Problem description >>
Copy the lines in the items below exactly, everything from the line containing "14: (1154, 429)" down to the line containing "29: (894, 455)", with both of those lines included.

Given records >>
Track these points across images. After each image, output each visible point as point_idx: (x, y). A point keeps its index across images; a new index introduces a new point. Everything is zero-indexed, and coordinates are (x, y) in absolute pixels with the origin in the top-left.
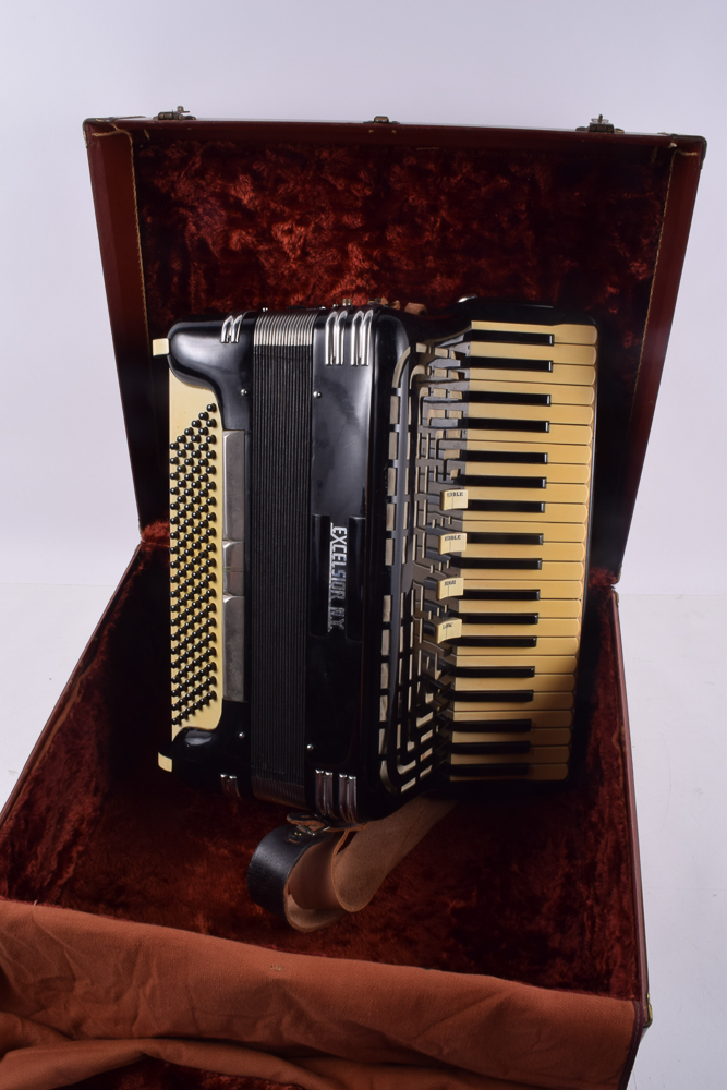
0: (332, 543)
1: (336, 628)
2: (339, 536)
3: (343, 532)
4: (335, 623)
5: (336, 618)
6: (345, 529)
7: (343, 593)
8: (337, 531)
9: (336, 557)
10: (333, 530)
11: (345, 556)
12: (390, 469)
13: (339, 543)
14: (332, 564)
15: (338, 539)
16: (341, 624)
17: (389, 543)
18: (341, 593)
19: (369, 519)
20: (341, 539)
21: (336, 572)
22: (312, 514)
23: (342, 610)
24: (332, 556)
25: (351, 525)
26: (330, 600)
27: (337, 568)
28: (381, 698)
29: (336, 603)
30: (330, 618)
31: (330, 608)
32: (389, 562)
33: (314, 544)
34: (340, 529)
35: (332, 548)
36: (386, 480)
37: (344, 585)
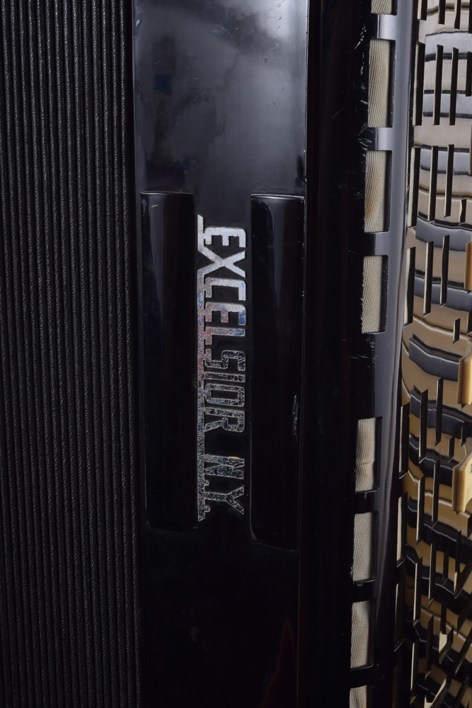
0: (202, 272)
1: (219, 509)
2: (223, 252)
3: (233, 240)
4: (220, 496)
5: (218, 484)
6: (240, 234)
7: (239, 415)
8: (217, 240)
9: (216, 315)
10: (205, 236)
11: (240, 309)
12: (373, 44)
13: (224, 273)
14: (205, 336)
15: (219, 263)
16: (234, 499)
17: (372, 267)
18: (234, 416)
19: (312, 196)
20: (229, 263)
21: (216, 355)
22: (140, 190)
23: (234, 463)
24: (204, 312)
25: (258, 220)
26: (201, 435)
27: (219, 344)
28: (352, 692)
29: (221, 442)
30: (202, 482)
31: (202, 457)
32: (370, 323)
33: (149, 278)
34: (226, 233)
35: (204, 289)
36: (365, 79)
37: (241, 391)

...

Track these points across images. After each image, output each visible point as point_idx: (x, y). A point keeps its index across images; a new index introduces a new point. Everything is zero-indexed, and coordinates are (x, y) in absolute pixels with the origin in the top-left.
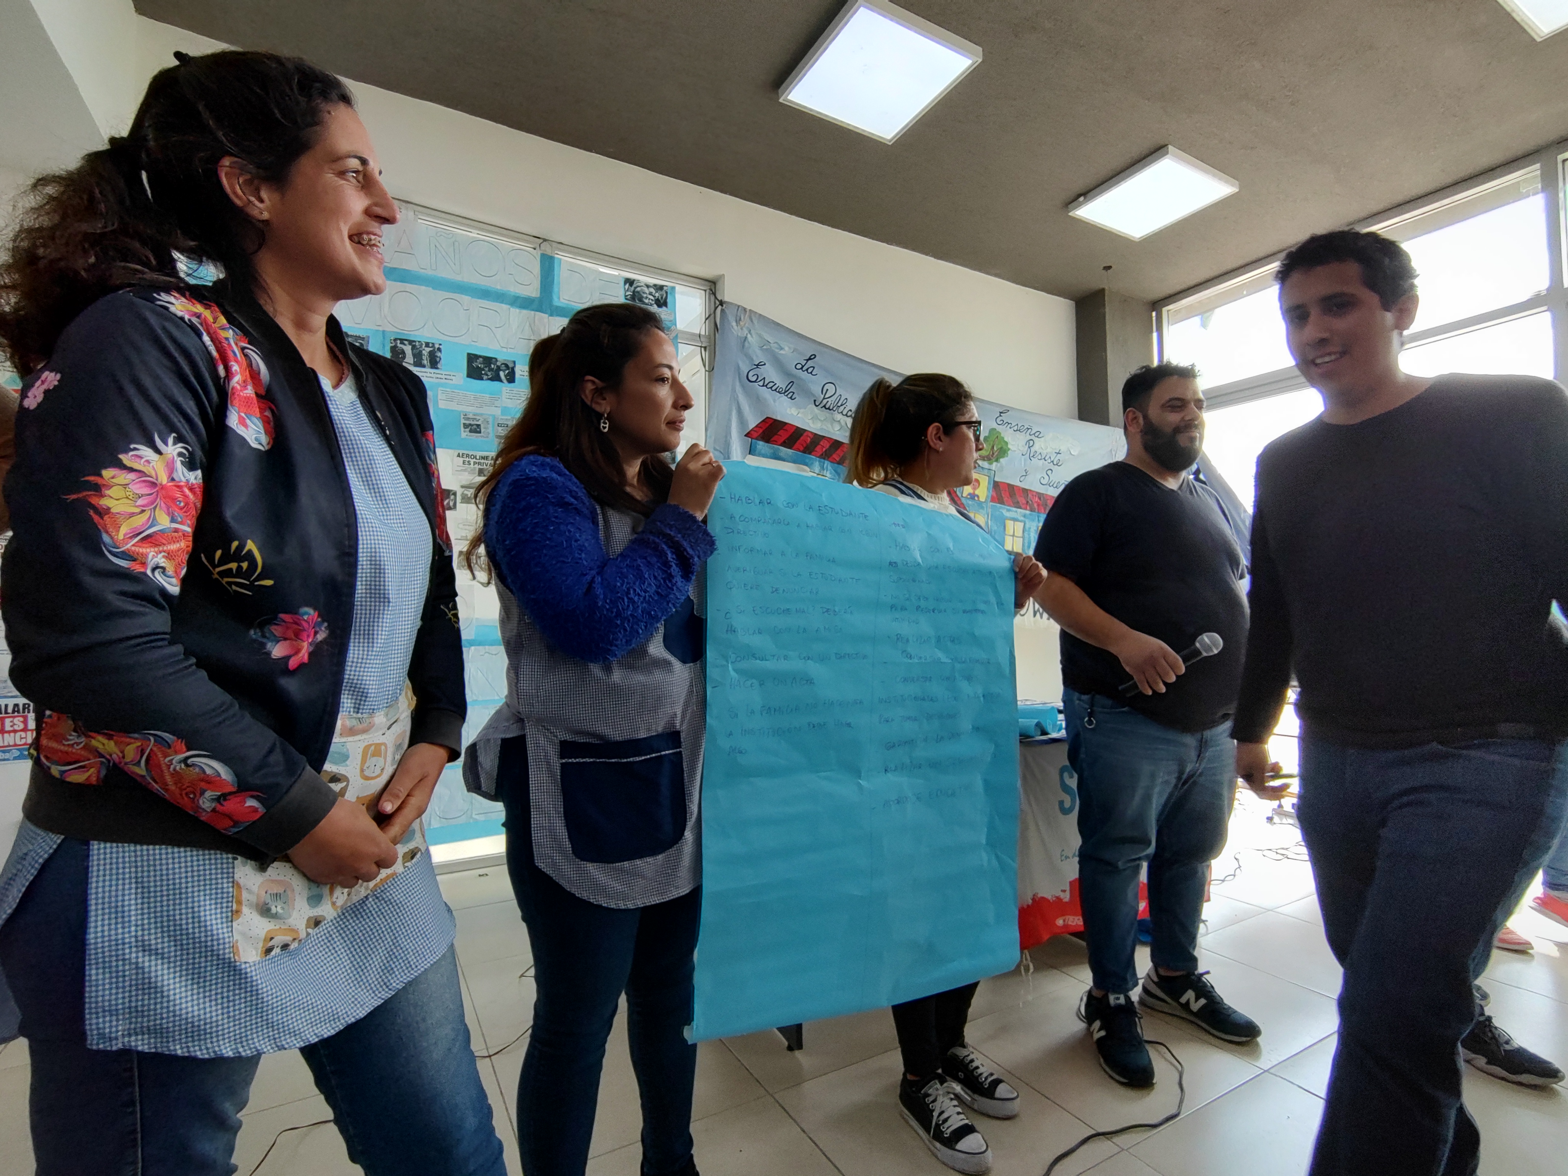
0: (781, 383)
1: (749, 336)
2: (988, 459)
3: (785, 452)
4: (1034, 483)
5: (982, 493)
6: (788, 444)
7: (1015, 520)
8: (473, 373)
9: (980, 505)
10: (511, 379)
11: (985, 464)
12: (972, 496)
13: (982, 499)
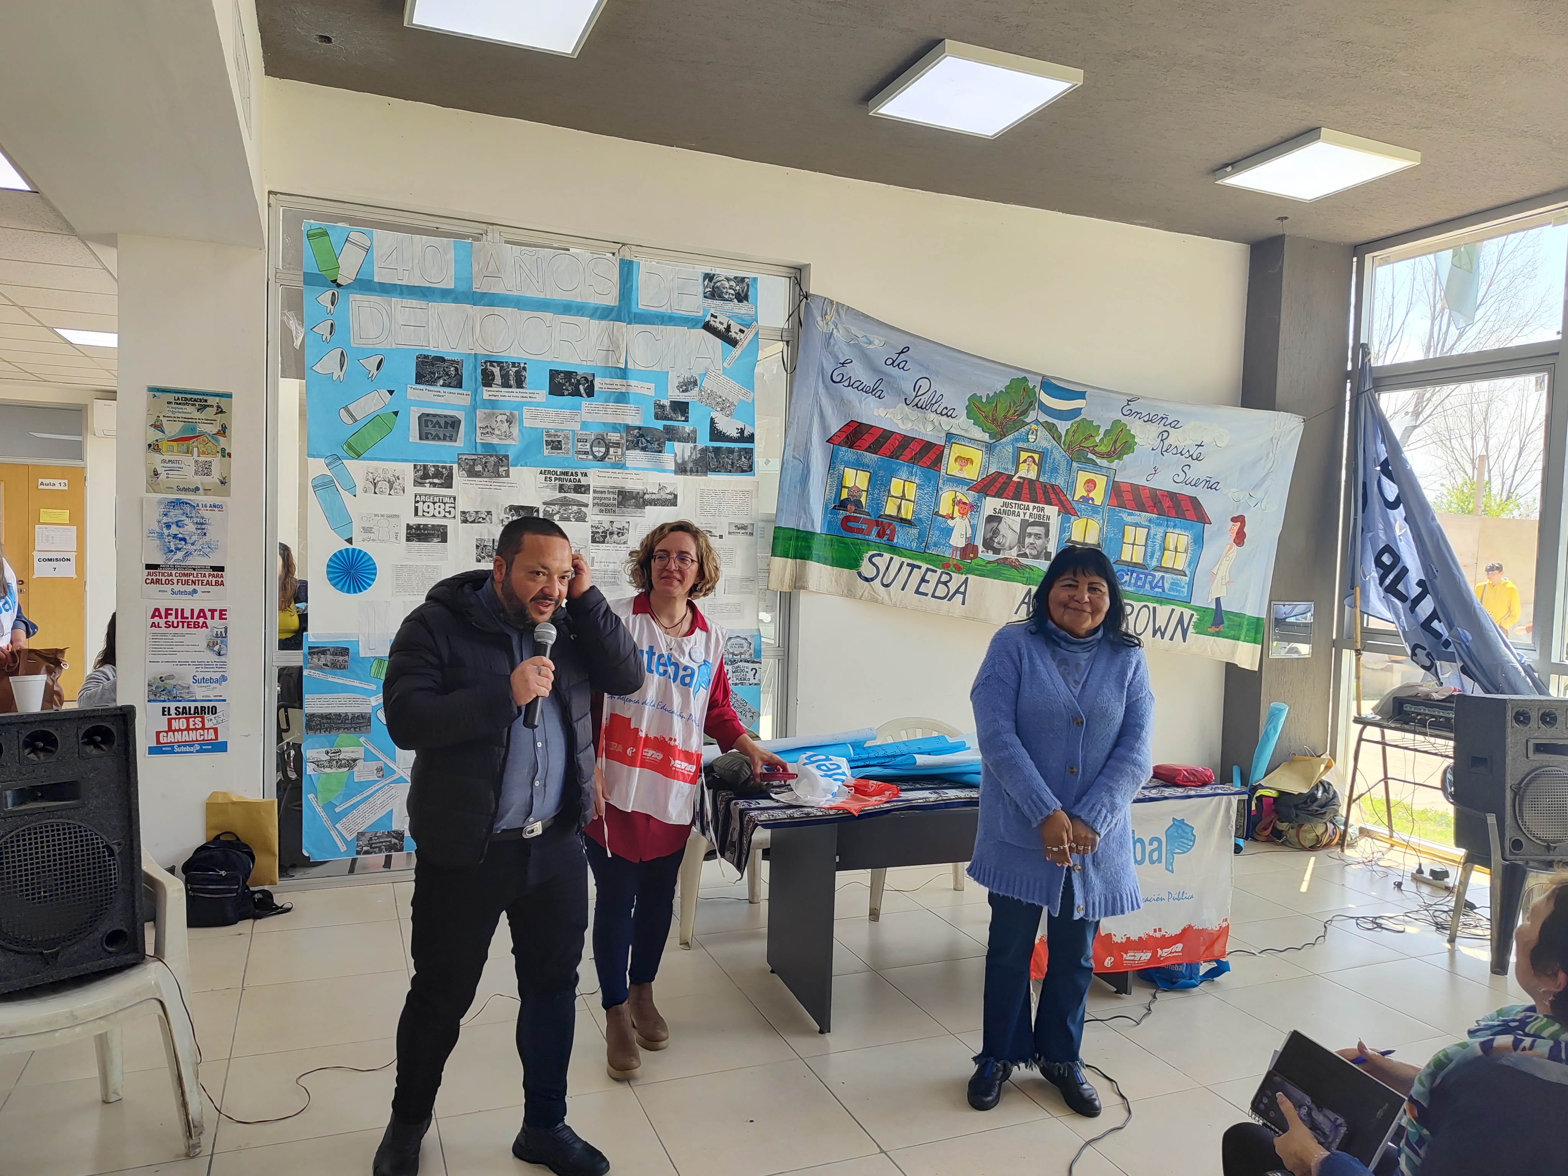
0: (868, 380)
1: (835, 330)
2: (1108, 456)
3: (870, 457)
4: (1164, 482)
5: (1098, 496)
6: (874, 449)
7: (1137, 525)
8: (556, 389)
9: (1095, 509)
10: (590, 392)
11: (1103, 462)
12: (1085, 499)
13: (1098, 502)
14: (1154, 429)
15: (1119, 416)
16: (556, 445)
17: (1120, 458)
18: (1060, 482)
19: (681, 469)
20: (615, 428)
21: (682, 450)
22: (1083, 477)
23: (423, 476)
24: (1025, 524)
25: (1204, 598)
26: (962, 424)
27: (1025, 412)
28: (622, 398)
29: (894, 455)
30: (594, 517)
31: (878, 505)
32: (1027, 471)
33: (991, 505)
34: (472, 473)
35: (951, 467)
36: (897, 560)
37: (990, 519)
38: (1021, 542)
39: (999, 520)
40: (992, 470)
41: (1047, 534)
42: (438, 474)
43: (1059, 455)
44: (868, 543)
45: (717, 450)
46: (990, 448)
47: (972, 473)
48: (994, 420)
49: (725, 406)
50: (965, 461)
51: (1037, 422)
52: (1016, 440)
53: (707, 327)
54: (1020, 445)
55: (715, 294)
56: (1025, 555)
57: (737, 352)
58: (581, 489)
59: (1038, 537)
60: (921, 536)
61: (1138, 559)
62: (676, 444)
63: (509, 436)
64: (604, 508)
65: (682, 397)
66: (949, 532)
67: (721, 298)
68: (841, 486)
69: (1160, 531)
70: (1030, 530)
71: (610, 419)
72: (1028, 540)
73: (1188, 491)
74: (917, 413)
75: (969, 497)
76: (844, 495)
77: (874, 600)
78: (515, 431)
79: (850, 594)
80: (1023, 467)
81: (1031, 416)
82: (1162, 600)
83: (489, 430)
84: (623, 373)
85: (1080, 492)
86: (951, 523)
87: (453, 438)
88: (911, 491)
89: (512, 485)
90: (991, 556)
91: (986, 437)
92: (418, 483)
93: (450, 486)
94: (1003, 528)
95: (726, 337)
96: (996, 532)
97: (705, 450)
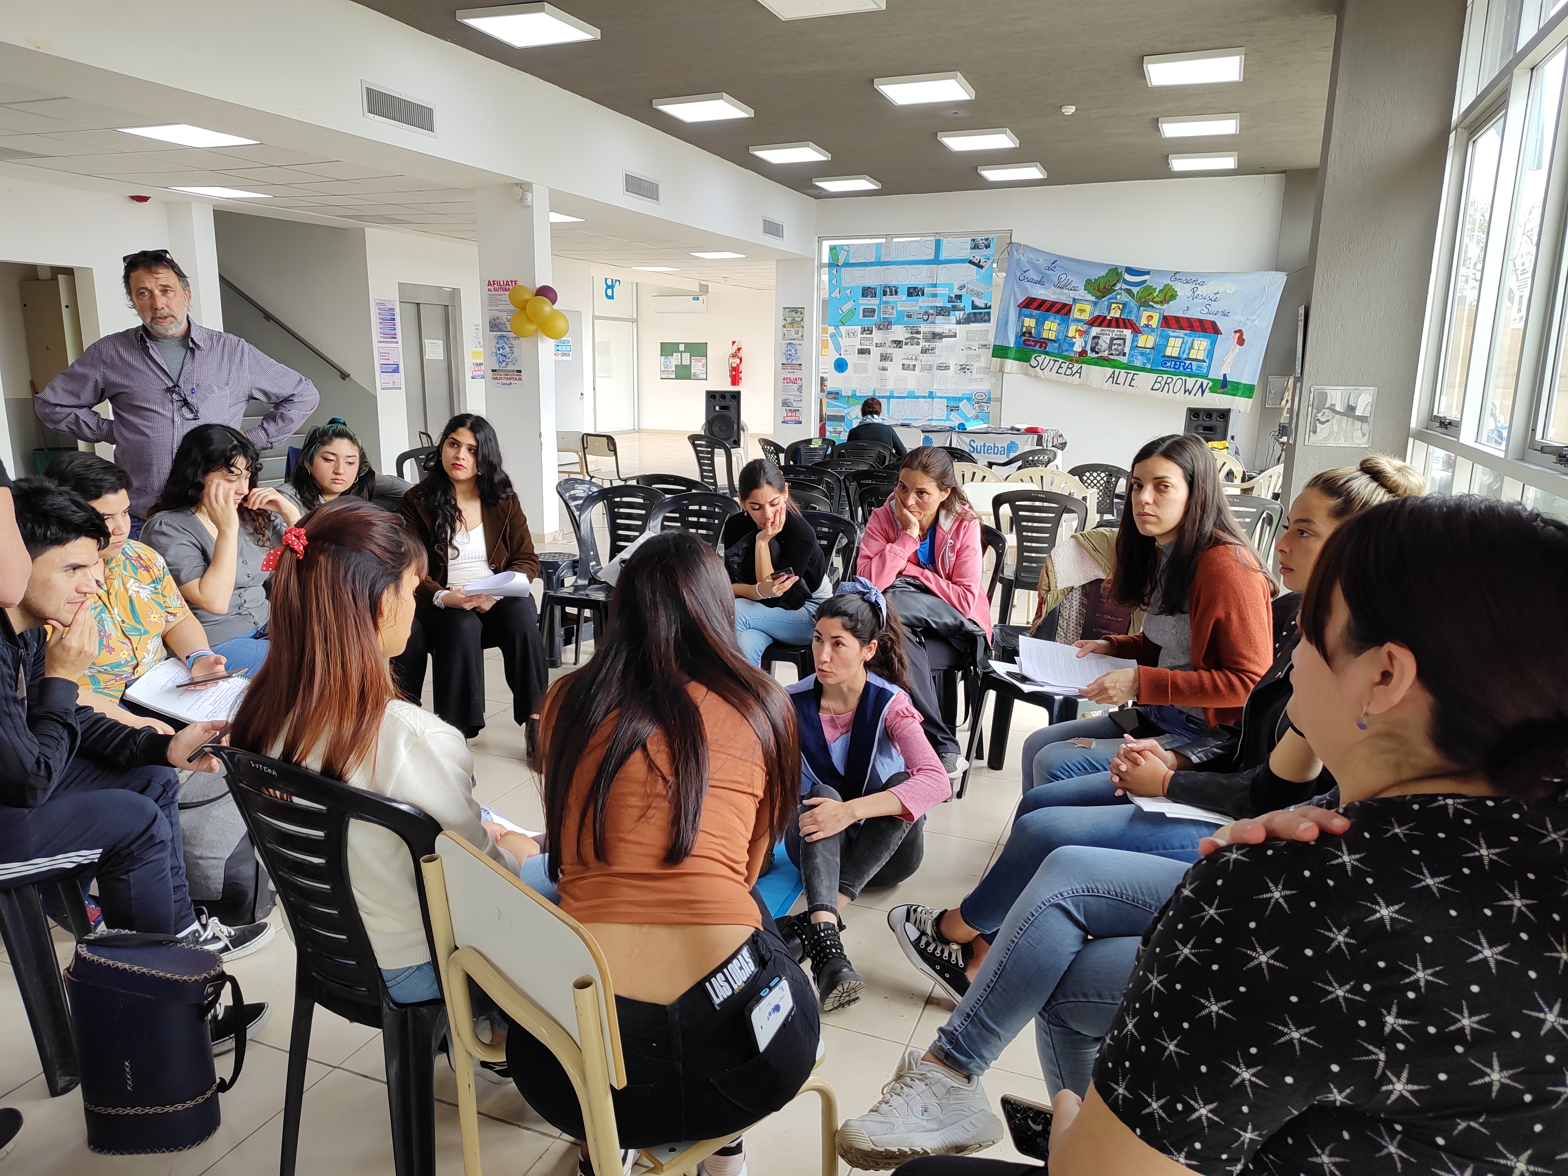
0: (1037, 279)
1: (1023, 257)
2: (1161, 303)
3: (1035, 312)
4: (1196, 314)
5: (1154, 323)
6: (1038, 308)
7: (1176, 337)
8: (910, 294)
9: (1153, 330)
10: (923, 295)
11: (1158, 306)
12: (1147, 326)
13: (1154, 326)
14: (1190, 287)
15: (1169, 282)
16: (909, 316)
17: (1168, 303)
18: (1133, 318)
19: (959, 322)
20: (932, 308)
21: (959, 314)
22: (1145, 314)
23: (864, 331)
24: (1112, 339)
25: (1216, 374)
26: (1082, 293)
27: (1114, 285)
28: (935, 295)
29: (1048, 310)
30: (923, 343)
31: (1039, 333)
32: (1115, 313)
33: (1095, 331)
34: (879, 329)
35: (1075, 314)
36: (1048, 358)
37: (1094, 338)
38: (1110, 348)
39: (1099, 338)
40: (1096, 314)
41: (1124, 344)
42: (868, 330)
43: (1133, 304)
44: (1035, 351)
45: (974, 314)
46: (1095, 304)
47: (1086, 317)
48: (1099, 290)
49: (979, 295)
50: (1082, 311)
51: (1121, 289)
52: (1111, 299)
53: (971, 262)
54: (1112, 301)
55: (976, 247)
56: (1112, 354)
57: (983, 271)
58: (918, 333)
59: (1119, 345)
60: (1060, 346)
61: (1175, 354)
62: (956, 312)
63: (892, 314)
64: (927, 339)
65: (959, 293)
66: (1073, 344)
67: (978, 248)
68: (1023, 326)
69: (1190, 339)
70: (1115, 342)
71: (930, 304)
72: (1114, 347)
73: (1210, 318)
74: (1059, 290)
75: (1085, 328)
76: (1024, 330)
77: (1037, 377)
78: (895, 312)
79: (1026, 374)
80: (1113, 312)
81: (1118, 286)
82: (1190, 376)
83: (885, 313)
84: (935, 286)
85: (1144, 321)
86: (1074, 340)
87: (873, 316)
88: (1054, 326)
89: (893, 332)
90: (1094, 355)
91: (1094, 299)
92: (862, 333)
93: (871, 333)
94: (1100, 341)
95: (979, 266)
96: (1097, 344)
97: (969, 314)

Reply to the task >>
14: (1154, 429)
15: (1119, 416)
16: (556, 445)
17: (1120, 458)
18: (1060, 482)
19: (681, 469)
20: (615, 428)
21: (682, 450)
22: (1083, 477)
23: (423, 476)
24: (1025, 524)
25: (1204, 598)
26: (962, 424)
27: (1025, 412)
28: (622, 398)
29: (894, 455)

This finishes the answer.